Matthew Zapruder is the author, most recently, of Why Poetry, a memoir about poetry (Ecco/Harper Collins, 2017), and the volume Sun Bear (Copper Canyon, 2014). Zapruder has published three other collections of poetry and collaborated with painter Chris Uphues on For You in Full Bloom (2009). He co-translated the Romanian poet Eugen Jebeleanu’s last collection, Secret Weapon: Selected Late Poems (Coffee House, 2008). His books have been selected as top five poetry books by Publishers Weekly and top ten poetry volumes of the year by Library Journal; he also won the William Carlos Williams Award from the Poetry Society of America in 2006. An Associate Professor at Saint Mary’s College of California, he is also editor at large at Wave Books, and from 2016-2017 held the position of Editor of the Poetry Column for the New York Times Magazine. He also plays lead guitar in The Figments, a Western Massachusetts–based rock band.
Special guests & evening events
Sunday, 6:30 p.m.:
The Bobby Ingano Quartet: The father-and-son virtuosi Kaipo and Adam Asing accompany steel guitar master Bobby Ingano and legendary guitarist Kuki Among to play traditional Hawaiian music in what is referred to as “the Territorial style.” In the strains of their renditions of beloved classics, you will hear traces of jazz, swing, and even country, as well as echoes of the greats of yesteryear: Alfred Apaka, Jerry Byrd, David “Feet” Rogers, and Gabby Pahinui. They will serenade us , honoring requests and accompanying hula dancers in the crowd. The Asings play with the Royal Hawaiian Band, and all four musicians have been regulars at many of Honolulu’s famous rooms, like The Halekulani’s Room without a Key and the Waikīkī Marriott’s Moana Terrace. They also play every Monday night at Dot’s, in nearby Wahiawa.
Monday, 7 p.m.:
Why Poetry: An impassioned call for a return to verse. Award-winning poet, editor, translator, and professor Matthew Zapruder shares his story of a life in poetry, in a reading and Q & A with the audience. (7 p.m. Free and open to the public.)
Wednesday, 7 p.m.:
One Voice: The Kamehameha Schools Song Contest. Join independent filmmaker and hula dancer Lisette Marie Flanary for a screening and discussion of her award-winning film. The writer, director, and producer of Lehua Films, Lisette creates documentaries that celebrate a modern renaissance of the hula dance and Hawaiian culture. Her film credits include American Aloha: Hula Beyond Hawai‘i, Nā Kamalei: The Men of Hula, as well as One Voice. She is currently in post-production on the third film in her hula trilogy entitled Tokyo Hula. Lisette is an Associate Professor at the Academy for Creative Media at the University of Hawaiʻi and was recently awarded the Board of Regents’s Medal for Excellence in Teaching in 2016.
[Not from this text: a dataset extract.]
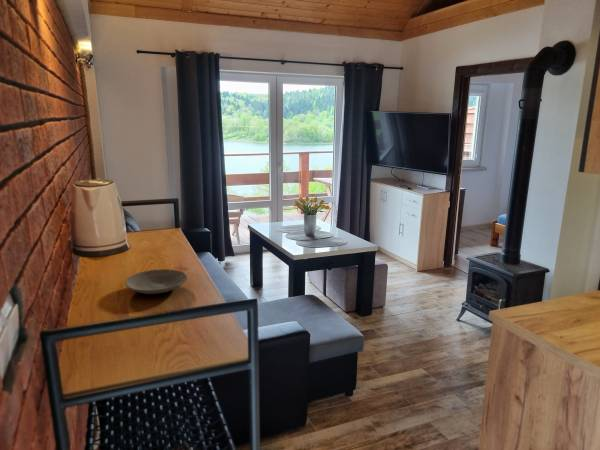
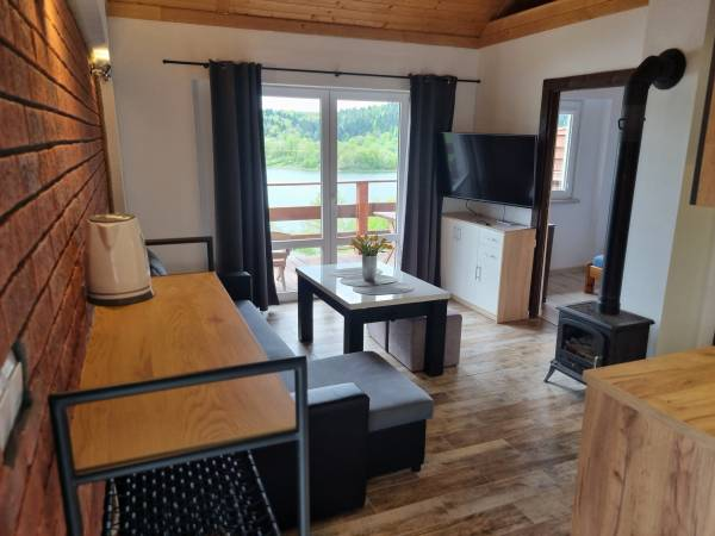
- plate [124,268,188,295]
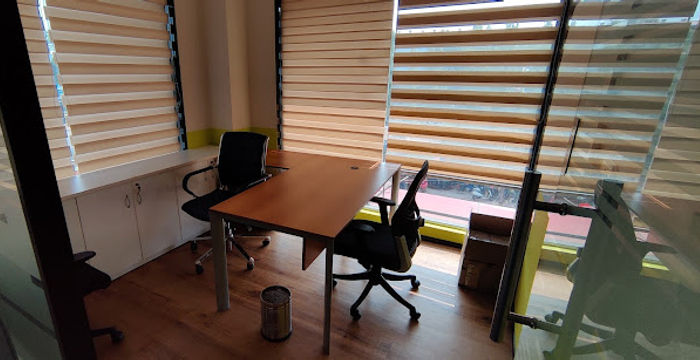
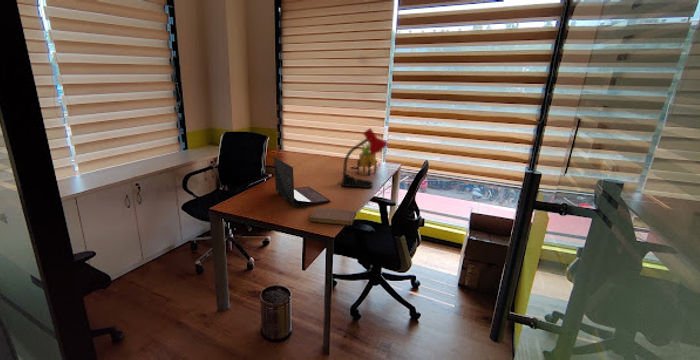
+ laptop [273,156,331,208]
+ desk lamp [340,127,389,189]
+ potted plant [356,140,378,177]
+ notebook [309,207,357,226]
Thursday afternoon and evening:
Hawaiian Featherwork and Make-your-own-lei Session. Master craftsman Herman Kekoka’oiwinani Mossman Tachera studied and developed his knowledge in Hawaiian feather art under the guidance of the late Mary Louise Kaleonahenahe Kekuewa and Paulette Nohealani Kahalepuna, who are considered the foremost masters the art. He has over eighteen years of experience and has conducted workshops throughout Hawaii, the U.S. mainland, Japan, Taiwan, and Korea. In January 2016 he was artist-in-residence at the de Young Museum in San Francisco during a special exhibition there. He will talk story, show you his exquisite work, and guide you in making your own flower lei.